Document section:

---*---

Honestly have no clue how to even start.
Also this looks like an exponential problem can it be done in linear time?
Thank you.

In the example you have provided order of addends is important. (See the last two lines in your example). With this in mind, the answer seems to be related to Fibonacci numbers. Let's F(n) be the ways n can be written as 1s and 2s. Then the last addened is either 1 or 2. So F(n) = F(n-1) + F(n-2). These are the initial values:
F(1) = 1 (1 = 1)
F(2) = 2 (2 = 1 + 1, 2 = 2)

This is actually the (n+1)th Fibonacci number. Here's why:
Let's call f(n) the number of ways to represent n. If you have n, then you can represent it as (n-1)+1 or (n-2)+2. Thus the ways to represent it are the number of ways to represent it is f(n-1) + f(n-2). This is the same recurrence as the Fibonacci numbers. Furthermore, we see if n=1 then we have 1 way, and if n=2 then we have 2 ways. Thus the (n+1)th Fibonacci number is your answer. There are algorithms out there to compute enormous Fibonacci numbers very quickly.

Permutations
If we want to know how many possible orderings there are in some set of size n without repetition (i.e., elements selected are removed from the available pool), the factorial of n (or n!) gives the answer:
double factorial(int n)
{
if (n <= 0)
return 1;
else
return n * factorial(n - 1);
}
Note: This also has an iterative solution and can even be approximated using the gamma function:
std::round(std::tgamma(n + 1)); // where n >= 0
The problem set starts with all 1s. Each time the set changes, two 1s are replaced by one 2. We want to find the number of ways k items (the 2s) can be arranged in a set of size n. We can query the number of possible permutations by computing:
double permutation(int n, int k)
{
return factorial(n) / factorial(n - k);
}
However, this is not quite the result we want. The problem is, permutations consider ordering, e.g., the sequence 2,2,2 would count as six distinct variations.
Combinations
These are essentially permutations which ignore ordering. Since the order no longer matters, many permutations are redundant. Redundancy per permutation can be found by computing k!. Dividing the number of permutations by this value gives the number of combinations:
Note: This is known as the binomial coefficient and should be read as "n choose k."
double combination(int n, int k)
{
return permutation(n, k) / factorial(k);
}
int solve(int n)
{
double result = 0;
if (n > 0) {
for ( int k = 0; k <= n; k += 1, n -= 1 )
result += combination(n, k);
}
return std::round(result);
}
This is a general solution. For example, if the problem were instead to find the number of ways an integer can be represented as a sum of 1s and 3s, we would only need to adjust the decrement of the set size (n-2) at each iteration.

---*---

Information supplied:

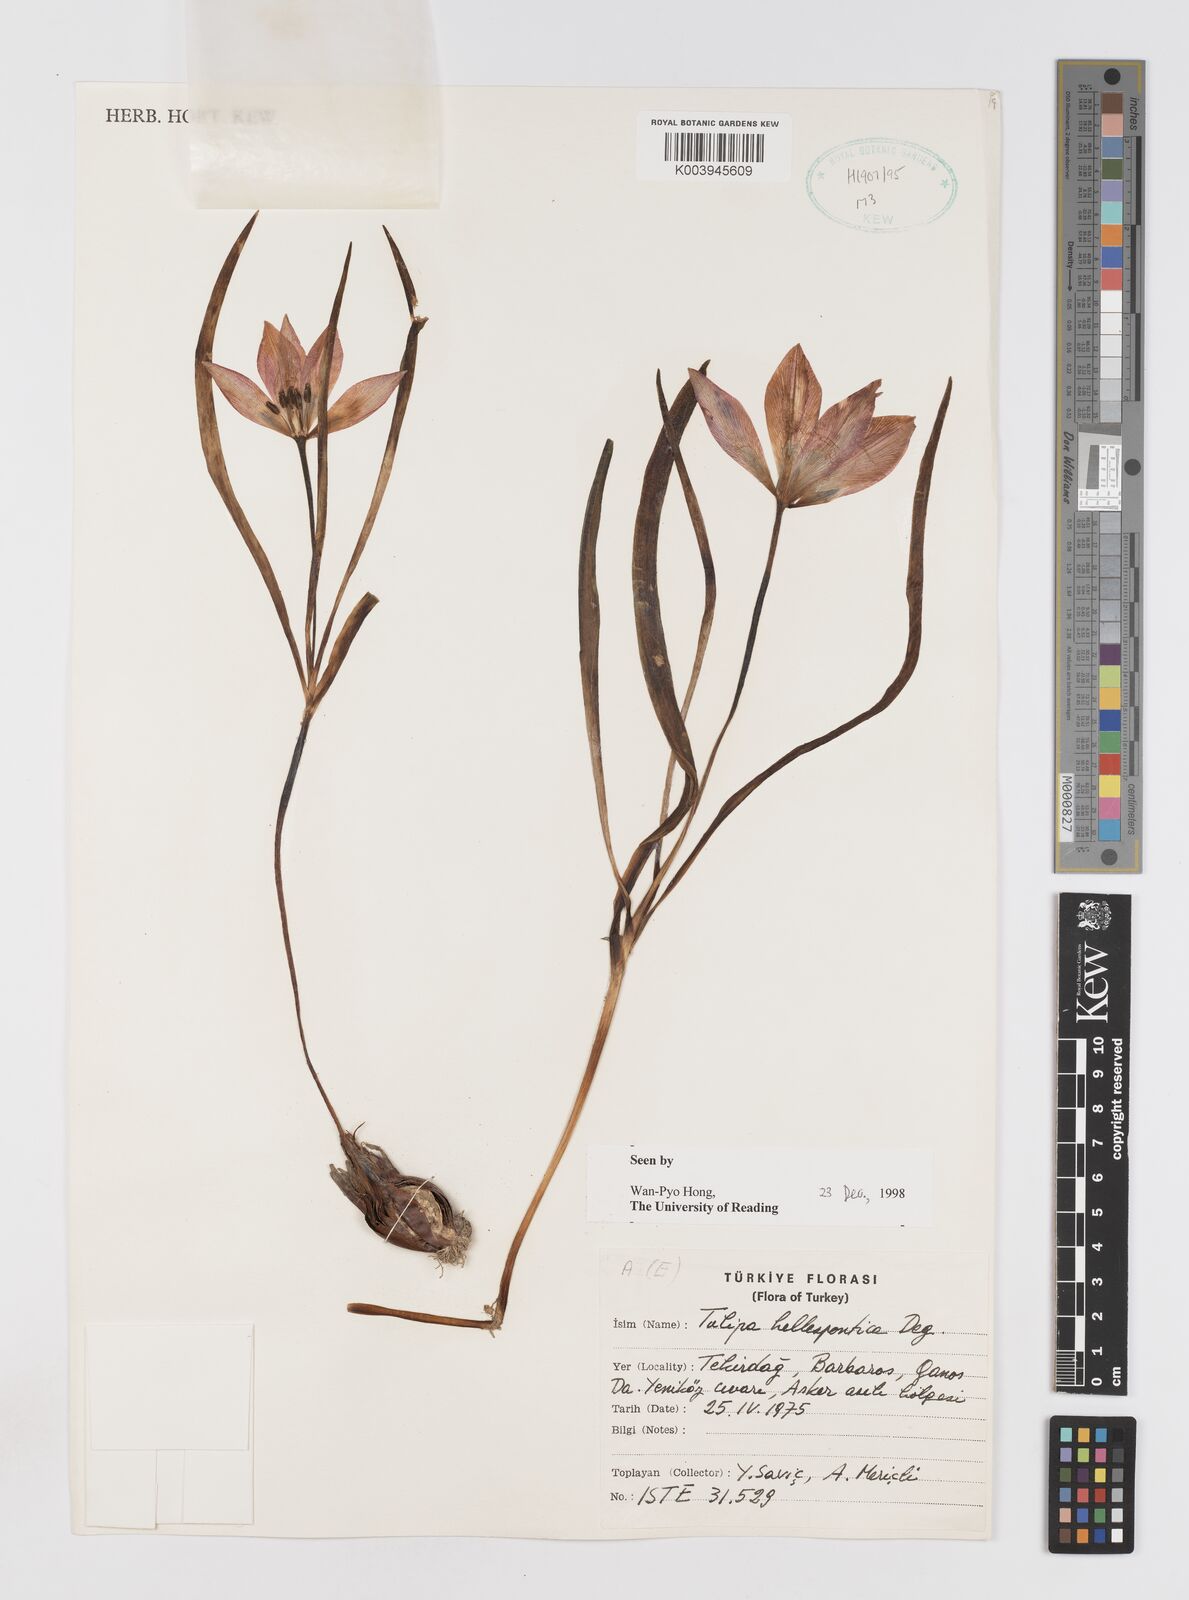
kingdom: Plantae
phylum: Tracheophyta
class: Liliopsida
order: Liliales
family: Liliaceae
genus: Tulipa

---*---

Tasks to perform:
1. In the thread on writing a number as a sum of 1s and 2s, which Fibonacci number gives the count of ways to represent n?
2. Rewrite the part of the thread on sums of 1s and 2s starting with "This is actually" and going on through "double factorial(int n)", putting "recursive rule" in place of "recurrence".

Answer set:
1. The (n+1)th Fibonacci number.

2.
This is actually the (n+1)th Fibonacci number. Here's why:
Let's call f(n) the number of ways to represent n. If you have n, then you can represent it as (n-1)+1 or (n-2)+2. Thus the ways to represent it are the number of ways to represent it is f(n-1) + f(n-2). This is the same recursive rule as the Fibonacci numbers. Furthermore, we see if n=1 then we have 1 way, and if n=2 then we have 2 ways. Thus the (n+1)th Fibonacci number is your answer. There are algorithms out there to compute enormous Fibonacci numbers very quickly.

Permutations
If we want to know how many possible orderings there are in some set of size n without repetition (i.e., elements selected are removed from the available pool), the factorial of n (or n!) gives the answer:
double factorial(int n)